EXTRAIT À LIRE>
Missiles : quelle est la réalité de la menace nord-coréenne ?

Les dispositifs militaires et la péninsule coréenne

Vendredi 29 mars, le leader nord-coréen, Kim Jong-un, a ordonné des préparatifs en vue de frappes de missiles vers le continent américain et les bases des Etats-Unis dans le Pacifique. L’exécutif américain a indiqué prendre « au sérieux » les annonces de la Corée du Nord, tout en observant que les rodomontades de Pyongyang n’avaient rien d’inhabituelles.

Lundi 1er avril, c’est au tour de la Corée du Sud de promettre une « sévère riposte » en cas de « provocation » de la Corée du Nord, le ministre de la défense, Kim Kwan-jin, allant jusqu’à menacer le Nord de frappes préventives sur ses installations nucléaires et militaires.

Le point sur la menace balistique nord-coréenne et le dispositif défensif de la Corée du Sud et de ses alliés américains :

Quelle est la réalité de la menace nord-coréenne ?

DONNÉES FOURNIES>
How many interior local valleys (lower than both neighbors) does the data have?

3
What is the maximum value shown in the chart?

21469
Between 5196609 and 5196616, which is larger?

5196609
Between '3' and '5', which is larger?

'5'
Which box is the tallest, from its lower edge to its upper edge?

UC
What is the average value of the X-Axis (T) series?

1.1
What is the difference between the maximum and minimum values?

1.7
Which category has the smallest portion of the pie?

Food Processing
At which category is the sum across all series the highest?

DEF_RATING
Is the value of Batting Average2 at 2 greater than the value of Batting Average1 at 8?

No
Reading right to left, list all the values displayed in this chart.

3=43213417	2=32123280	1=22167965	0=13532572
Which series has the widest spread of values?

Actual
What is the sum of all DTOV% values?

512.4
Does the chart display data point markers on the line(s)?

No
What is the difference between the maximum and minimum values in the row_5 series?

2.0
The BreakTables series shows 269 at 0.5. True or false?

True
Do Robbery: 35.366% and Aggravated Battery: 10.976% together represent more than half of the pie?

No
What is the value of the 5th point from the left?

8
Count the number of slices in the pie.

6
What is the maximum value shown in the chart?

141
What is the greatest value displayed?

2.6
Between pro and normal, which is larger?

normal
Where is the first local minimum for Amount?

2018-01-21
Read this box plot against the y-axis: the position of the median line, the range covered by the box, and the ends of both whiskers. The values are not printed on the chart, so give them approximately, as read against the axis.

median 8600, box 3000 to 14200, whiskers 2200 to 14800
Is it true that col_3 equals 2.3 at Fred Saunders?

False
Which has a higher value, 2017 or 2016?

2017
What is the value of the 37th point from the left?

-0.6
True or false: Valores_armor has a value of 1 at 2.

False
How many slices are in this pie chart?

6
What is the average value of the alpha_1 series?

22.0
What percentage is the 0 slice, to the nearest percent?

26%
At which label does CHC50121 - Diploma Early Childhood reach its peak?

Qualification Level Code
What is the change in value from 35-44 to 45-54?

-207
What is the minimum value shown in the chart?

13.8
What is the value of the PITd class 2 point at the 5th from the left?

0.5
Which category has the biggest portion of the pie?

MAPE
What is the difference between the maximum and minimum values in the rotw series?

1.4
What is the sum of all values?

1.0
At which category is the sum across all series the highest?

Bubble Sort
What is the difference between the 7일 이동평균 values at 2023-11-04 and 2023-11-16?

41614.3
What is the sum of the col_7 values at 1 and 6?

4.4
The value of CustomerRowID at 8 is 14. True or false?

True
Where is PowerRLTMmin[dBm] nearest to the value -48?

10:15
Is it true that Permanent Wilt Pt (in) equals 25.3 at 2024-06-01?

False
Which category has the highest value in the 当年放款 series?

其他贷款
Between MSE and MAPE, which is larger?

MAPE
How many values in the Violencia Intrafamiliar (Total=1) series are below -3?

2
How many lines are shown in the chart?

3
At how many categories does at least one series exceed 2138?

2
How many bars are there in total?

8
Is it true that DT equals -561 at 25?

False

CONSIGNE DE TRAVAIL 1>
D'après l'extrait sur la menace nord-coréenne, dans quel but Kim Jong-un a-t-il ordonné des préparatifs le vendredi 29 mars ?
CONSIGNE DE TRAVAIL 2>
Dans la liste, substituez « graph » à « chart » dans la partie qui s'ouvre sur la ligne contenant « median 8600, box » et se ferme sur celle contenant « What is the minimum value shown in the chart? ». Redonnez uniquement cette partie, sans autre changement.

RÉPONSE RÉDIGÉE 1>
Il a ordonné ces préparatifs en vue de frappes de missiles vers le continent américain et vers les bases des États-Unis dans le Pacifique.

RÉPONSE RÉDIGÉE 2>
median 8600, box 3000 to 14200, whiskers 2200 to 14800
Is it true that col_3 equals 2.3 at Fred Saunders?

False
Which has a higher value, 2017 or 2016?

2017
What is the value of the 37th point from the left?

-0.6
True or false: Valores_armor has a value of 1 at 2.

False
How many slices are in this pie graph?

6
What is the average value of the alpha_1 series?

22.0
What percentage is the 0 slice, to the nearest percent?

26%
At which label does CHC50121 - Diploma Early Childhood reach its peak?

Qualification Level Code
What is the change in value from 35-44 to 45-54?

-207
What is the minimum value shown in the graph?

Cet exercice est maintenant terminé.